İktisatçıların sevdiği bir model iklim eylemini bir “kamu malı” problemi olarak temsil eder. Kamu malı bir kez temin edildiğinde erişimi olan herkes ondan yararlanabilir. Bir grup devlet öncü role soyunup fosil yakıt bağımlılığını azaltmak üzere radikal önlemlere başvurduğunda, bunun iklim üzerinde sağlayacağı faydadan tüm ülkeler yararlanır. Bunu yapan öncü devletler grubunun “enayi” durumuna düşmemesinin garantisi nedir? Gerçekten garanti arıyorsak bunun tek yolu regülasyon ve yaptırım ki ve bu çok taraflı hukuki bir devletlerarası sistemin işleyişini zorunlu kılıyor. Birleşmiş Milletler İklim Değişikliği Çerçeve Sözleşmesi 1992 yılında imzaya açıldığı günden beri yaşadığımız kuvvetli patinajın bir açıklaması bu. Devletlerarası sistem o günden beri parçalanmaya devam ediyor.

Benim önemsediğim diğer bir model, eylem ve etki arasındaki zamansal mesafenin büyüklüğüyle ilgili. Bugünkü eylemlerimizin sonuçlarını derhal veya anlamlı bir süre içerisinde gözlemleyemiyorsak ya eylem-etki ilişkisi hakkında kafamız karışır veya “ebediyette” ortaya çıkacak sonuç hakkında kayıtsız kalabiliriz. Maalesef iklim eyleminin böyle bir karakteri de var. Bugün eksilteceğimiz karbon ayakizinin atmosferde seragazı birikimini durdurması için, maddenin korunumu yasası gereği, yeşil bitki ve okyanusların özümsediği karbon miktarını dengeleyecek büyüklükte olması gerekiyor. Örneğin 2016-17 yıllarında küresel karbon salımları azaldı ama atmosferik seragazı birikimi artmaya devam etti. Dahası, durağan atmosferik seragazı birikiminin iklimsel davranışta istikrar yaratması için gerekli süre yüzlerce yıl. Özetle, iklim değişikliğini hafifletmek hususundaki eylemlerimizin sonuçlarını ancak on yıllar sonra görmeye başlayabiliriz. Aynı gerçeği farklı bir şekilde ifade edecek olursak, “bugün hiçbir  şey yapmazsak yarın çok geç kalmış olabiliriz!”

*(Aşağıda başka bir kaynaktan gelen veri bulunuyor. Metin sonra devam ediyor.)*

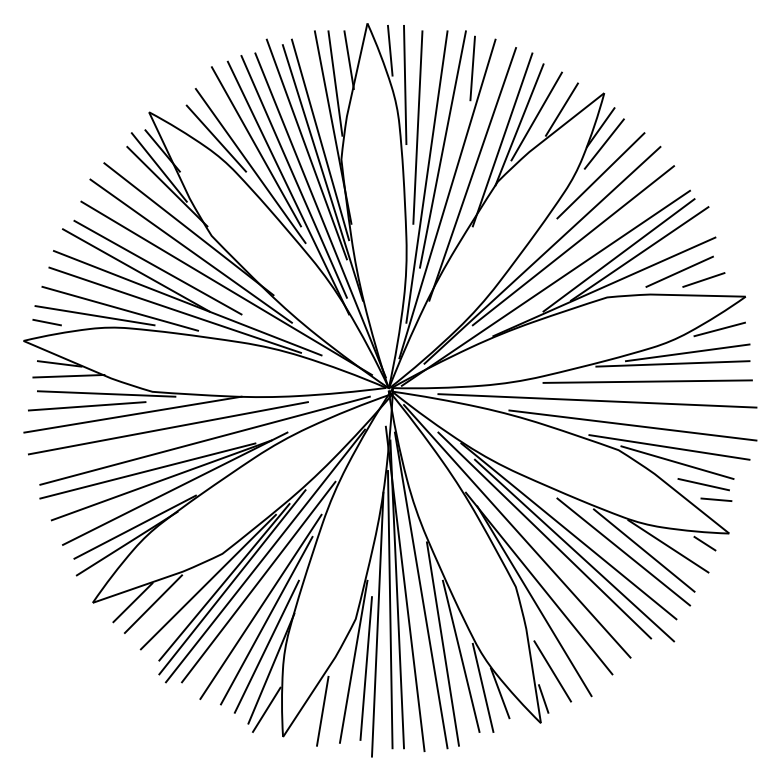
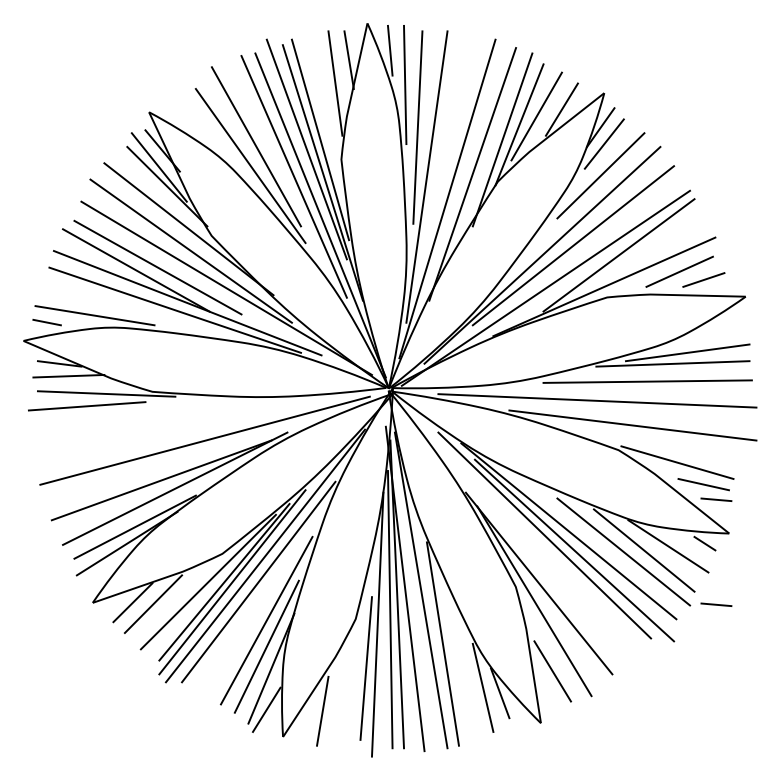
line at (472, 68): present -> none
line at (332, 127): present -> none
line at (216, 138): present -> none
line at (442, 149): present -> none
line at (288, 187): present -> none
line at (639, 253): present -> none
line at (120, 308): present -> none
line at (719, 329): present -> none
line at (132, 414): present -> none
line at (167, 428): present -> none
line at (669, 447): present -> none
line at (147, 470): present -> none
line at (517, 531): present -> none
line at (716, 604): none -> present
line at (260, 606): present -> none
line at (460, 655): present -> none
line at (353, 661): present -> none
line at (543, 698): present -> none
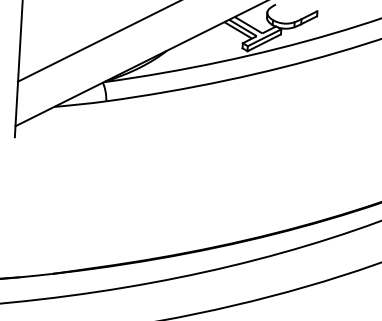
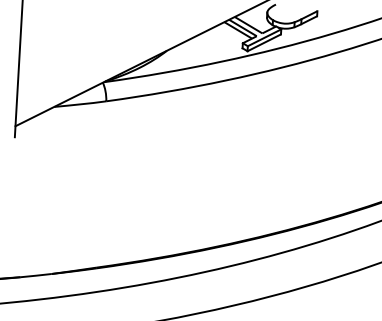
line at (97, 41): present -> none
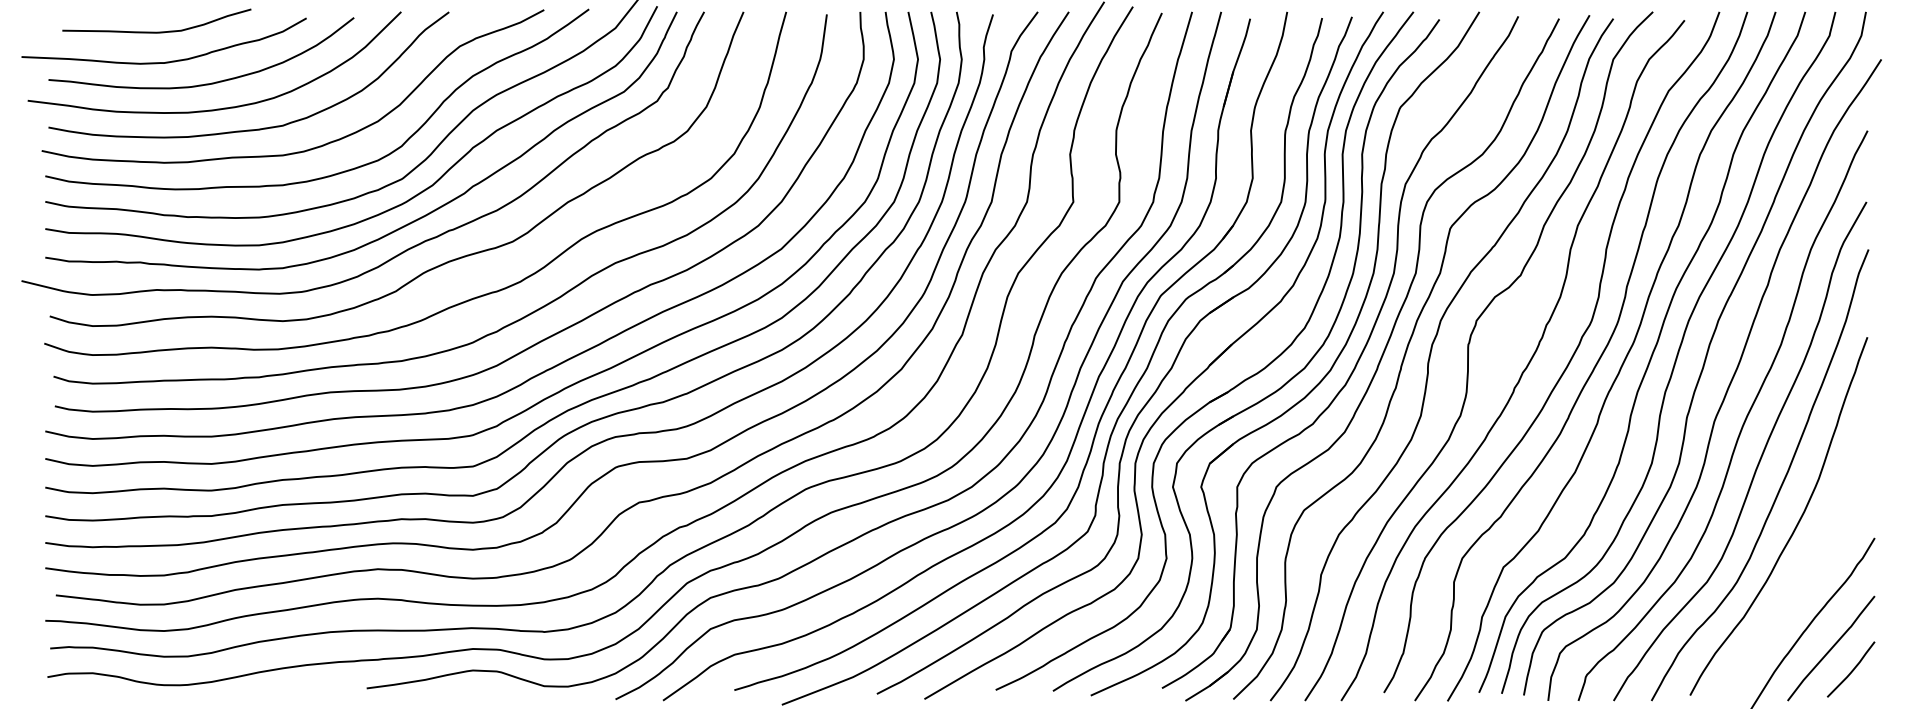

Bir hafta önce Katoviçe’deki 26. Taraflar Konferansı öncesinde okul boykotuyla dikkatleri üzerine çeken ve sonrasında kürsüden yetişkinlerin vicdanına seslenen Greta bu gerçeği ifade ediyordu. “Bugün hiçbir şey yapmazsanız, yarın bizim için çok geç olabilir!”

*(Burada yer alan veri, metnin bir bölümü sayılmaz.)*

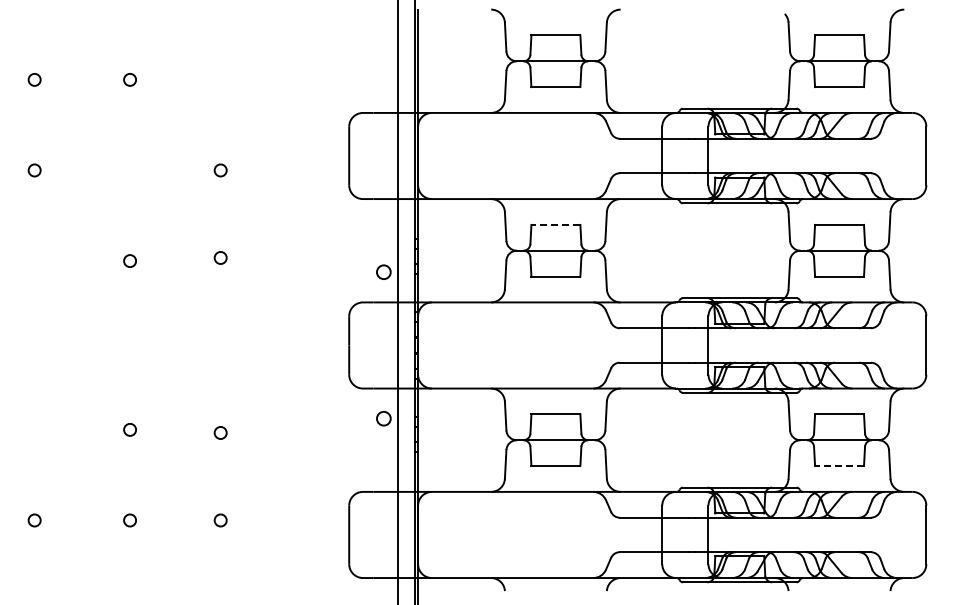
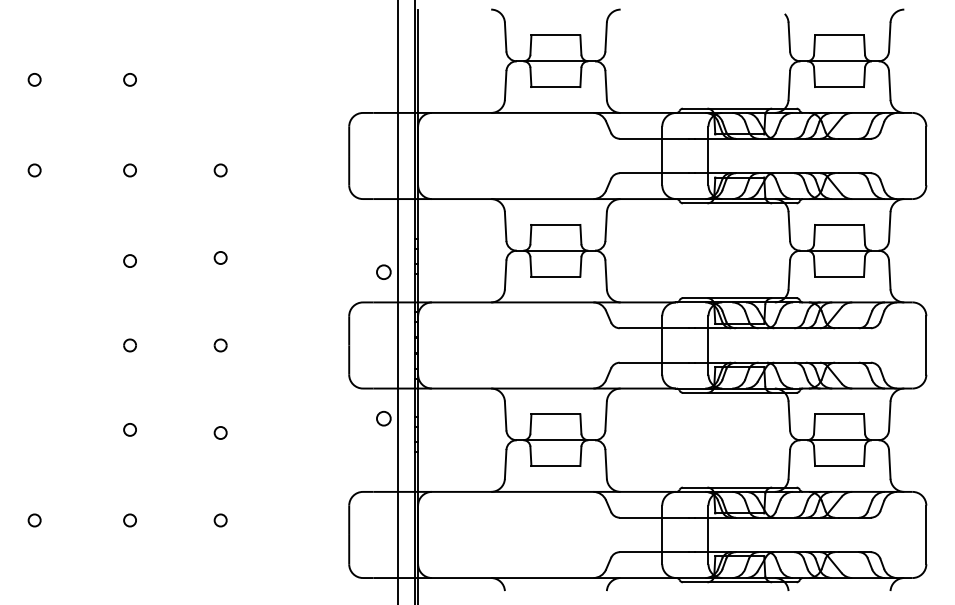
circle at (129, 170): none -> present
line at (555, 224): dashed -> solid
part at (129, 345): none -> present
part at (220, 345): none -> present
line at (839, 466): dashed -> solid
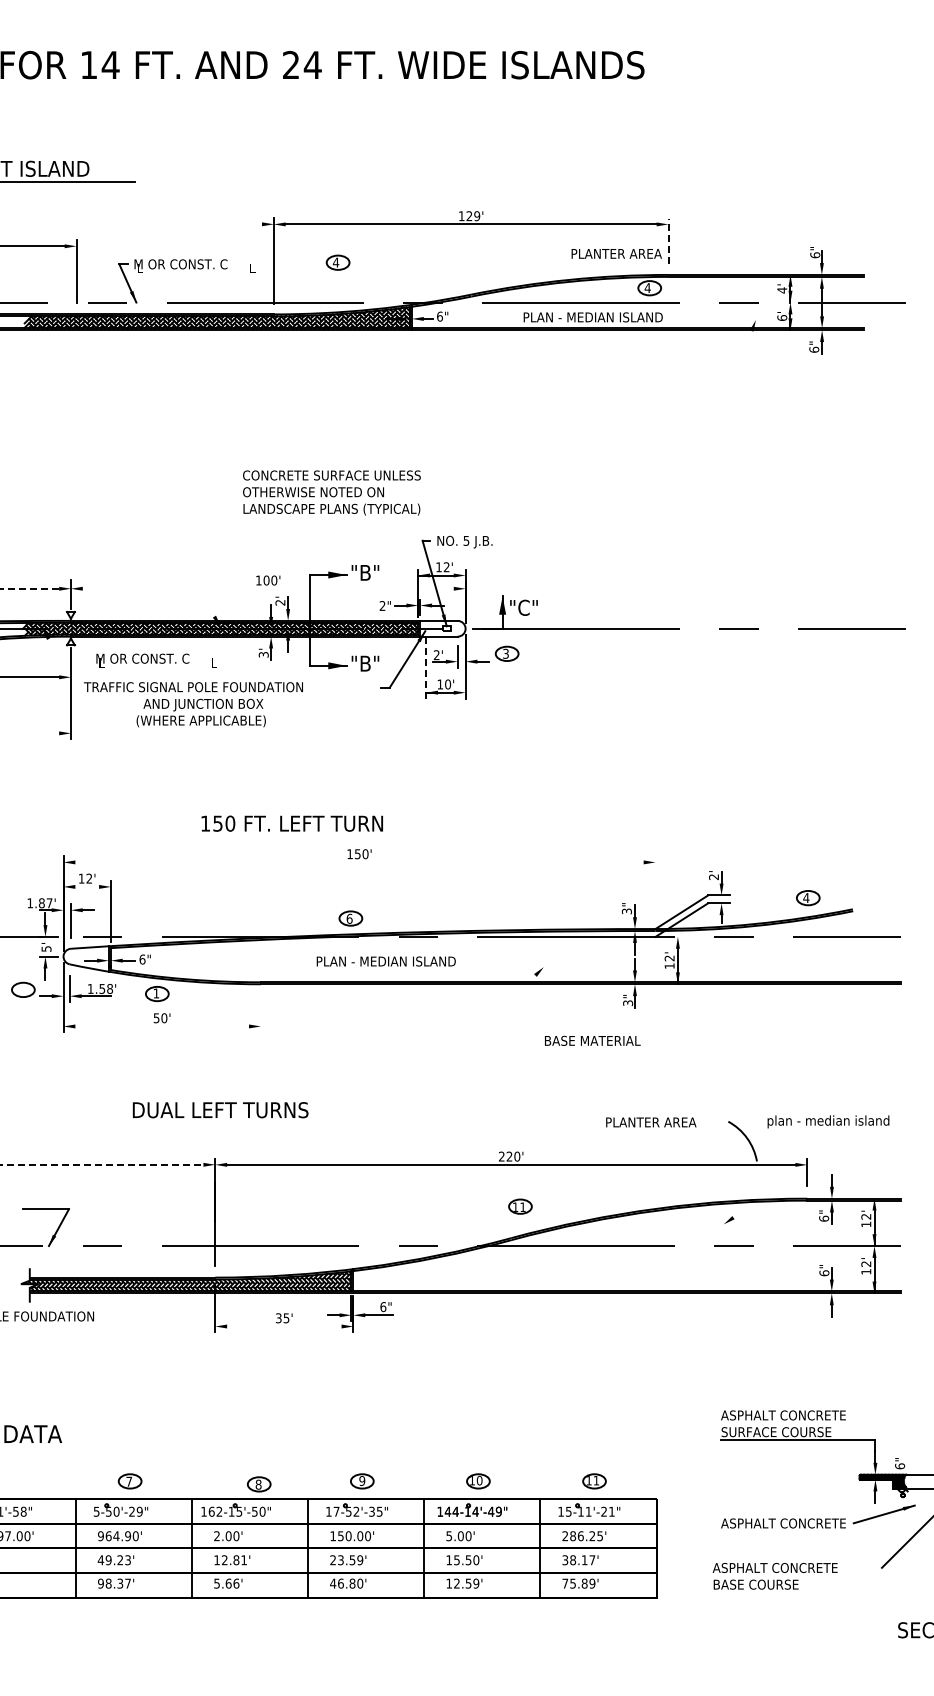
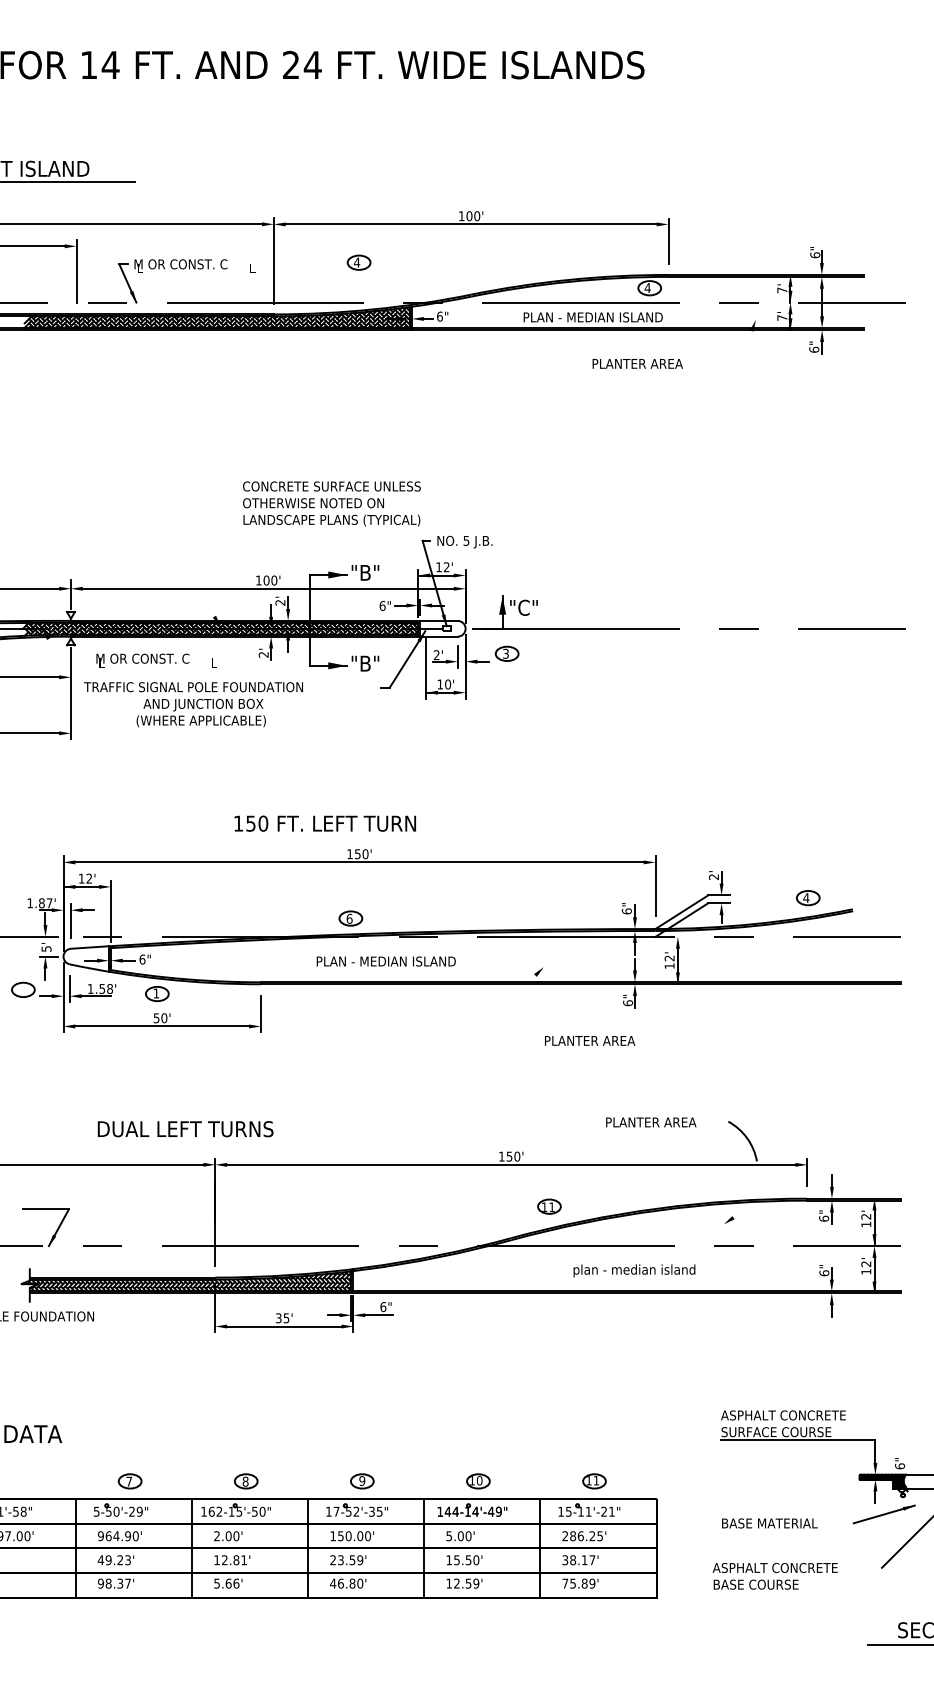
text at (472, 216): 129' -> 100'
line at (132, 224): none -> present
line at (668, 241): dashed -> solid
text at (616, 253) position: (616, 253) -> (637, 363)
part at (337, 262) position: (337, 262) -> (358, 262)
text at (782, 290): 4' -> 7'
text at (782, 317): 6' -> 7'
text at (331, 492) position: (331, 492) -> (331, 503)
line at (30, 588): dashed -> solid
line at (267, 588): none -> present
text at (382, 605): 2" -> 6"
text at (263, 654): 3' -> 2'
line at (426, 667): dashed -> solid
line at (30, 733): none -> present
text at (291, 823) position: (291, 823) -> (324, 823)
line at (359, 862): none -> present
line at (81, 886): none -> present
line at (655, 886): none -> present
text at (626, 911): 3" -> 6"
text at (628, 1003): 3" -> 6"
line at (260, 1013): none -> present
line at (162, 1026): none -> present
text at (593, 1040): BASE MATERIAL -> PLANTER AREA
text at (220, 1110) position: (220, 1110) -> (185, 1129)
text at (828, 1121) position: (828, 1121) -> (634, 1270)
text at (505, 1156): 220' -> 150'
line at (102, 1164): dashed -> solid
part at (520, 1206) position: (520, 1206) -> (549, 1206)
line at (284, 1326): none -> present
part at (258, 1484) position: (258, 1484) -> (245, 1481)
text at (783, 1523): ASPHALT CONCRETE -> BASE MATERIAL
line at (898, 1645): none -> present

Üçüncü olarak kolektif eylemle ilgili “politik” bir modele değinebiliriz. Çok sayıda örgütsüz birey ve kurumun küçük çıkarlarla bağlı olduğu ama az sayıda güç odağının büyük çıkarlarla tutunduğu bir problem söz konusu olduğunda, küçük çıkarların büyük çıkarlar karşısındaki şansı nedir? Ulusal ölçekte milyonları, küresel ölçekte milyarları etkileyen iklim değişikliği, bir avuç fosil yakıt şirketi, kömür madencileri, onlara bağımlı konvansiyonel sektörler ve siyasi elit tarafından nasıl teslim alınabilir? Parasal büyüklükte ölçtüğümüzü varsaysak, milyarların ılımlı iklimlerden sağlayacağı kazanç, bir avuç fosil yakıt şirketinin petrol madenciliğinde ısrar ederek elde edeceği kârlardan daha büyük değil midir? Bilindiği gibi, bu denklemde toplamda büyük ama atomize birey ve gruplar karşısında toplamda küçük ama hareket kabiliyeti yüksek azınlığın şansı daha yüksektir.

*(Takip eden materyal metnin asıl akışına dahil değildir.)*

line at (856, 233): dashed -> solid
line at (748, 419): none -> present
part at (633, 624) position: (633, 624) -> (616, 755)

Bu modellerin, tabiatları gereği eksik de olsalar, bana verdiği ders şu: İklim eylemi, iklim değişikliği hakkında eğitimi, yeryüzüyle bağımızı yeniden düşünmeyi, temel değerlerimizde (ahlaki) bir dönüşümü zorunlu kılıyor. Bununla beraber toplumların içinde, toplumlar arasında karşılıklı güven duygusunun güçlenmesi, örgütlenerek kolektif hareket kabiliyetinin artırılması başarılı iklim eylemi için bir ön koşul. Bunların eksik olduğu koşullarda kendimizi büyük güçlerin yönettiği bir orkestrada trajedinin sonunu bekleyen çalgıcılar gibi hissedebiliriz. Belki de en iyisi, kafayı trajediye takmak yerine eğitim, etik, güven ve örgütlenmeye yatırım yapmak. Bu noktada Naomi Klein’in önerilerini hatırlamakta yarar var. İlk fırsatta hatırlatacağım.